Position of the aircraft and wind direction (Source: Google Earth, with TSB annotations)

The Transportation Safety Board of Canada released its investigation report into the belt loader fire involving a Boeing 767 operated by Royal Air Maroc at Montréal-Pierre Elliott Trudeau International Airport, Canada in November 2013. The fire led to smoke in the cabin and the evacuation of passengers.

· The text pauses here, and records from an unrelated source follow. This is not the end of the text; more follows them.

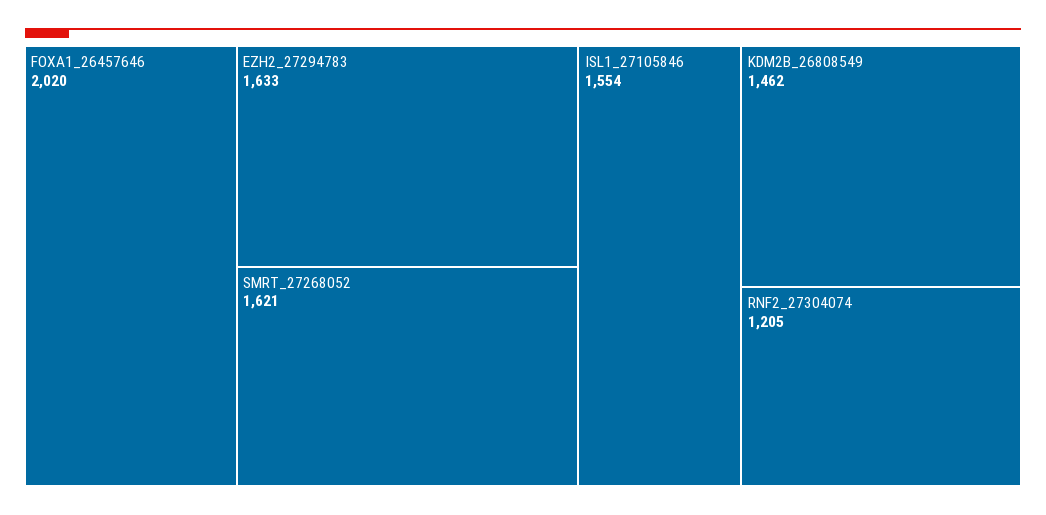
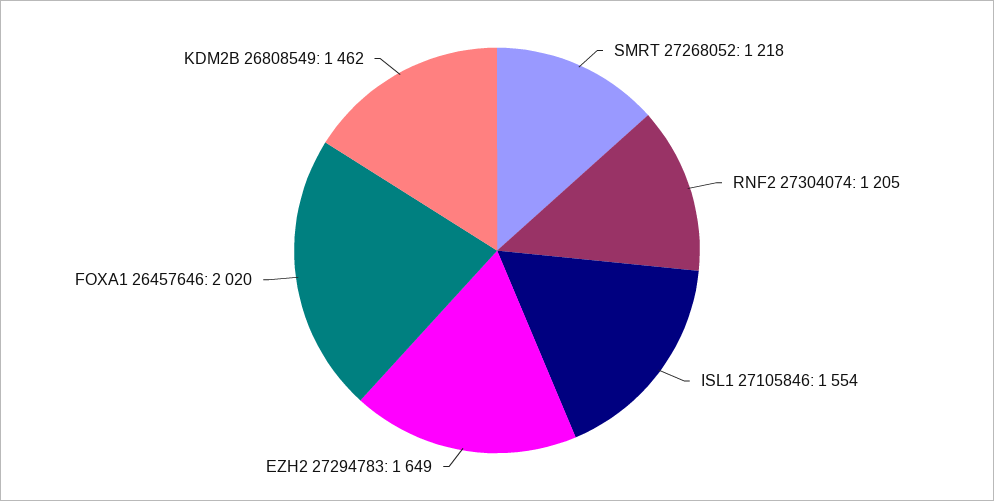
  {
    "FOXA1_26457646": 2020,
-   "EZH2_27294783": 1633,
+   "EZH2_27294783": 1649,
-   "SMRT_27268052": 1621,
+   "SMRT_27268052": 1218,
    "ISL1_27105846": 1554,
    "KDM2B_26808549": 1462,
    "RNF2_27304074": 1205
  }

On 4 November 2013, the Royal Air Maroc Boeing 767 carrying 243 passengers and 8 crew members parked at gate 61 after landing at Montréal-Pierre Elliott Trudeau International Airport. During deplaning at 16:45, a fire broke out under a belt loader that was positioned under the left rear cargo door. The smell of smoke created by the fire penetrated the cabin, prompting the captain to order the evacuation of the aircraft. Some passengers evacuated the aircraft through the jetway while others used the evacuation slides. Seven passengers suffered minor injuries. The airport firefighting service arrived on site at 16:49 and brought the fire under control. The aircraft sustained no damage.

The investigation found that a connector in the fuel system on the belt loader disconnected while the engine was running. Consequently, fuel sprayed onto the hot surface of the exhaust and caused a fire.

In the weeks following the occurrence, all of the service provider’s belt loaders at airports across Canada had their fuel systems inspected for connectors, and they installed an emergency switch on belt loaders that did not already have one. They also shared their observations with other service providers concerning the risks associated with the vulnerability of the fuel system for this engine model on ground handling equipment. Aéroports de Montréal has incorporated service providers such as ground handlers into their safety management system, and its firefighting service now offers training to employees working on the apron.